- WORK ITEM:
Write out every line exactly, from the first line of the records below through the line that contains "P. 04510, Ciudad".

- ENTRIES PROVIDED:
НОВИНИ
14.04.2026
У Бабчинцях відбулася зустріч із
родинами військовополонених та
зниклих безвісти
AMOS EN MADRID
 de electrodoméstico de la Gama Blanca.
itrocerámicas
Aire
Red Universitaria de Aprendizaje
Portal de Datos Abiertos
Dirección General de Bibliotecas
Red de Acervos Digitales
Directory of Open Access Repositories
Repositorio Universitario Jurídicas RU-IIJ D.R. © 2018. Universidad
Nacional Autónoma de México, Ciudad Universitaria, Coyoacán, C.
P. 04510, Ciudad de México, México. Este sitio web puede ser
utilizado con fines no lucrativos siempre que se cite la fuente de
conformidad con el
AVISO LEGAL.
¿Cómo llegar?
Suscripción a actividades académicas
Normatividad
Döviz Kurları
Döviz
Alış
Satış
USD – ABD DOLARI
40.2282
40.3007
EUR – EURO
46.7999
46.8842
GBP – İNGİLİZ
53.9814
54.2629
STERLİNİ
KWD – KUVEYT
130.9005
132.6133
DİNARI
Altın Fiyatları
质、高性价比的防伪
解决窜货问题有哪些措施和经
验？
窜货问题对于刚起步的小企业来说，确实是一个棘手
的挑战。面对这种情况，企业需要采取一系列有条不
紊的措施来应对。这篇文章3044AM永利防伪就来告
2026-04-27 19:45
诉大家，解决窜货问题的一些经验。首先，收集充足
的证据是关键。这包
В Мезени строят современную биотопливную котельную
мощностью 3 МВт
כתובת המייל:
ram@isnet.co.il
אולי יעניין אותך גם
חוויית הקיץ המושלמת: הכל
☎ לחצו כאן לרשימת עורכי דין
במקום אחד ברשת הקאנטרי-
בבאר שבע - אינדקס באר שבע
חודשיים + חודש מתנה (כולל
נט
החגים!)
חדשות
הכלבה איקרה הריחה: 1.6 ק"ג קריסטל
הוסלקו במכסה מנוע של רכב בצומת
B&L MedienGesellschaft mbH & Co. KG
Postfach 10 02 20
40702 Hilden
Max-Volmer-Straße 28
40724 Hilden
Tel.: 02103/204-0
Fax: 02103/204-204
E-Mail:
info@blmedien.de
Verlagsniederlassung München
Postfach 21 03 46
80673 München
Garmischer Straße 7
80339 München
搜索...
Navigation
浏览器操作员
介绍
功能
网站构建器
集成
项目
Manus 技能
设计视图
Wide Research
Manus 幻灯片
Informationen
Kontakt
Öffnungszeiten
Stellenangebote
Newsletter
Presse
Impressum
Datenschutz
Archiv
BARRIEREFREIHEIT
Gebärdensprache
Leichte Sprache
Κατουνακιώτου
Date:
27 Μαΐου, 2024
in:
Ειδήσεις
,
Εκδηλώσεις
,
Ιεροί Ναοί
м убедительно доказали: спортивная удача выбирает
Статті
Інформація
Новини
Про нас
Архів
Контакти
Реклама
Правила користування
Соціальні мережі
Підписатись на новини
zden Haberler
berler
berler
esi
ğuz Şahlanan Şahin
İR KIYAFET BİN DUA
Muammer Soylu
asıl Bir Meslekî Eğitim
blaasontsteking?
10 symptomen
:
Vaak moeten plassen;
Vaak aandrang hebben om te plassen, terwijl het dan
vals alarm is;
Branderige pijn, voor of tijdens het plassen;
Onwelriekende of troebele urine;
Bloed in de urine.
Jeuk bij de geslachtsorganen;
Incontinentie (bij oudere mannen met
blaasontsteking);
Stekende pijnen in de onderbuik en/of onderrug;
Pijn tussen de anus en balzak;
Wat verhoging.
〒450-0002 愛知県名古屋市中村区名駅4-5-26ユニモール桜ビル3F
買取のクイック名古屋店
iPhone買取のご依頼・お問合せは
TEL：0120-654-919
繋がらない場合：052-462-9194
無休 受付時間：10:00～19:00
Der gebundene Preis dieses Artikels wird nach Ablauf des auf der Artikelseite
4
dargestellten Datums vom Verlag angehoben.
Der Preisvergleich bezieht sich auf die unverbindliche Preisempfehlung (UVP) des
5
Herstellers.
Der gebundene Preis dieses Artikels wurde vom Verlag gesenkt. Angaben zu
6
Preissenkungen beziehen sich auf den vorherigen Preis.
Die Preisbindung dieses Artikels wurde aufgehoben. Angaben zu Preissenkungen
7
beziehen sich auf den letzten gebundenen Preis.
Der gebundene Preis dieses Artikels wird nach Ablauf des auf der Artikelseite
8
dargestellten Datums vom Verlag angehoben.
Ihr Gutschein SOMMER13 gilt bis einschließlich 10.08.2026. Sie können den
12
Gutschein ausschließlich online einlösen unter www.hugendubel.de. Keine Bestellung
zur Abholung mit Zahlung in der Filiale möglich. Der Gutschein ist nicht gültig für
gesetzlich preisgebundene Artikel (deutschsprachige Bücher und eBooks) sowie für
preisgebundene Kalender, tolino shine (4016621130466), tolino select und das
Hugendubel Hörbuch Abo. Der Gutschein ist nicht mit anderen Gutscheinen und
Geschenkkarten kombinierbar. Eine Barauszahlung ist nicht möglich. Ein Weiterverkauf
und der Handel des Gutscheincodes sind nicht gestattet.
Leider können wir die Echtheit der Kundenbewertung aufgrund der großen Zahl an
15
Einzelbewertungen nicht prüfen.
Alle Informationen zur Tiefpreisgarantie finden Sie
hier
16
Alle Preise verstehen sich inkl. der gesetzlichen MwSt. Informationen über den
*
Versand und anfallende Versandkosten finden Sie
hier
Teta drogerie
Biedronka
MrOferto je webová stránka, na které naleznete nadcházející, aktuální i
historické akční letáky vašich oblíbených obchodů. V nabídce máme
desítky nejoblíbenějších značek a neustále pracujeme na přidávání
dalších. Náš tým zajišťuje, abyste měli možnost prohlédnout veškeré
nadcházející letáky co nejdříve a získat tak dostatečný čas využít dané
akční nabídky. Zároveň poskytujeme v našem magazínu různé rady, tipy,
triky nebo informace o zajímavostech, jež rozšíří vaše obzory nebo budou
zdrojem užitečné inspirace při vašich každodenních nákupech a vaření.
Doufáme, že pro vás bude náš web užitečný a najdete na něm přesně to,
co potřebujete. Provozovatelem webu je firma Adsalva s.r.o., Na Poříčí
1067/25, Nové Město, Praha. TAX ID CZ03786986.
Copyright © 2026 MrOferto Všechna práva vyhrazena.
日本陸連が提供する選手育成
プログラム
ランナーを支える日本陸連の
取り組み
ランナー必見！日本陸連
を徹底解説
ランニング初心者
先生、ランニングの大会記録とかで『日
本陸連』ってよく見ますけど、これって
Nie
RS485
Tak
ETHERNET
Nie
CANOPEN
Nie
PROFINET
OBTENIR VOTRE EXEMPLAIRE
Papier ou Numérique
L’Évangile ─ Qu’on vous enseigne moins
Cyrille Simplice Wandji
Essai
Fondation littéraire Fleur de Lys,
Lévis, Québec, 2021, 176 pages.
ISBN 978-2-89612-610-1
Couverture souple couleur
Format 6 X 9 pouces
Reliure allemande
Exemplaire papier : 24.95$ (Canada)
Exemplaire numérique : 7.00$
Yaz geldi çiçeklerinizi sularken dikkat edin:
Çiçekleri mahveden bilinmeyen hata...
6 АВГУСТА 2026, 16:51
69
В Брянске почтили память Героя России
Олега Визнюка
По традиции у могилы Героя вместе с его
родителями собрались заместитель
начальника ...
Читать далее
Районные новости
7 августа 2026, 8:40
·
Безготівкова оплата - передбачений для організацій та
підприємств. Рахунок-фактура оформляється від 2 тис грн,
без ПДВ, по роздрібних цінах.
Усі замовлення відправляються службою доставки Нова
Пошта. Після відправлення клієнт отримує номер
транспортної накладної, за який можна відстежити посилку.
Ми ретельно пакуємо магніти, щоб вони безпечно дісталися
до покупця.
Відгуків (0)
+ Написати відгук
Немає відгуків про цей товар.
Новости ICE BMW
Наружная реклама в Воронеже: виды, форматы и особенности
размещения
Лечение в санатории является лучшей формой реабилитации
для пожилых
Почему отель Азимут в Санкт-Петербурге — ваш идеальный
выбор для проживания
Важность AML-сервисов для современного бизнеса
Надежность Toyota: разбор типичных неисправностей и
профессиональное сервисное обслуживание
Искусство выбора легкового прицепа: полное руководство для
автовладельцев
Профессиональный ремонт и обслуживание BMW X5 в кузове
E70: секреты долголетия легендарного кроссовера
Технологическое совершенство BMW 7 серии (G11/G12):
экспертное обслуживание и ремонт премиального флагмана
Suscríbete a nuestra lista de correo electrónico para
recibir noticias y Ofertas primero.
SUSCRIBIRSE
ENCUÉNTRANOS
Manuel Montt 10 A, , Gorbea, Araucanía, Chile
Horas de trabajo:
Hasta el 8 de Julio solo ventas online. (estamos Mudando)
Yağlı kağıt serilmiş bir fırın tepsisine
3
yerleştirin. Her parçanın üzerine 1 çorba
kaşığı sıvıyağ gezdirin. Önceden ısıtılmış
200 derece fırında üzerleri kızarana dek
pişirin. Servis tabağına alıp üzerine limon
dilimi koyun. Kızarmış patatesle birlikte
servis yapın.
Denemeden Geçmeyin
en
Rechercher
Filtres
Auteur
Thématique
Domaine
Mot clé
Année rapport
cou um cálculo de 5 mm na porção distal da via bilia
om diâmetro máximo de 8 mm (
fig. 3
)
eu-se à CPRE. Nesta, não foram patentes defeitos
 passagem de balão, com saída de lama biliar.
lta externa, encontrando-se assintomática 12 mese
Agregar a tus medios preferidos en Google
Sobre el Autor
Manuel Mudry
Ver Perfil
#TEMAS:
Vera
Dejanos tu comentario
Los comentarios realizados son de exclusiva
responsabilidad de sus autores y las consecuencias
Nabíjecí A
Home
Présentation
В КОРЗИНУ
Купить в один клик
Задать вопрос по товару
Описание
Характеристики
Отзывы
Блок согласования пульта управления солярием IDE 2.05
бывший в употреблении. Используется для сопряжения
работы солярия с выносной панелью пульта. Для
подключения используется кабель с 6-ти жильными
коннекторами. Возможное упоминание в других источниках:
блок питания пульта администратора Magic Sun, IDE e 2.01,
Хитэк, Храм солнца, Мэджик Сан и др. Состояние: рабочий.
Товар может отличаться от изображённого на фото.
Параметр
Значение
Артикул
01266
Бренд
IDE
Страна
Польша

- ANSWER SECTION:
НОВИНИ
14.04.2026
У Бабчинцях відбулася зустріч із
родинами військовополонених та
зниклих безвісти
AMOS EN MADRID
 de electrodoméstico de la Gama Blanca.
itrocerámicas
Aire
Red Universitaria de Aprendizaje
Portal de Datos Abiertos
Dirección General de Bibliotecas
Red de Acervos Digitales
Directory of Open Access Repositories
Repositorio Universitario Jurídicas RU-IIJ D.R. © 2018. Universidad
Nacional Autónoma de México, Ciudad Universitaria, Coyoacán, C.
P. 04510, Ciudad de México, México. Este sitio web puede ser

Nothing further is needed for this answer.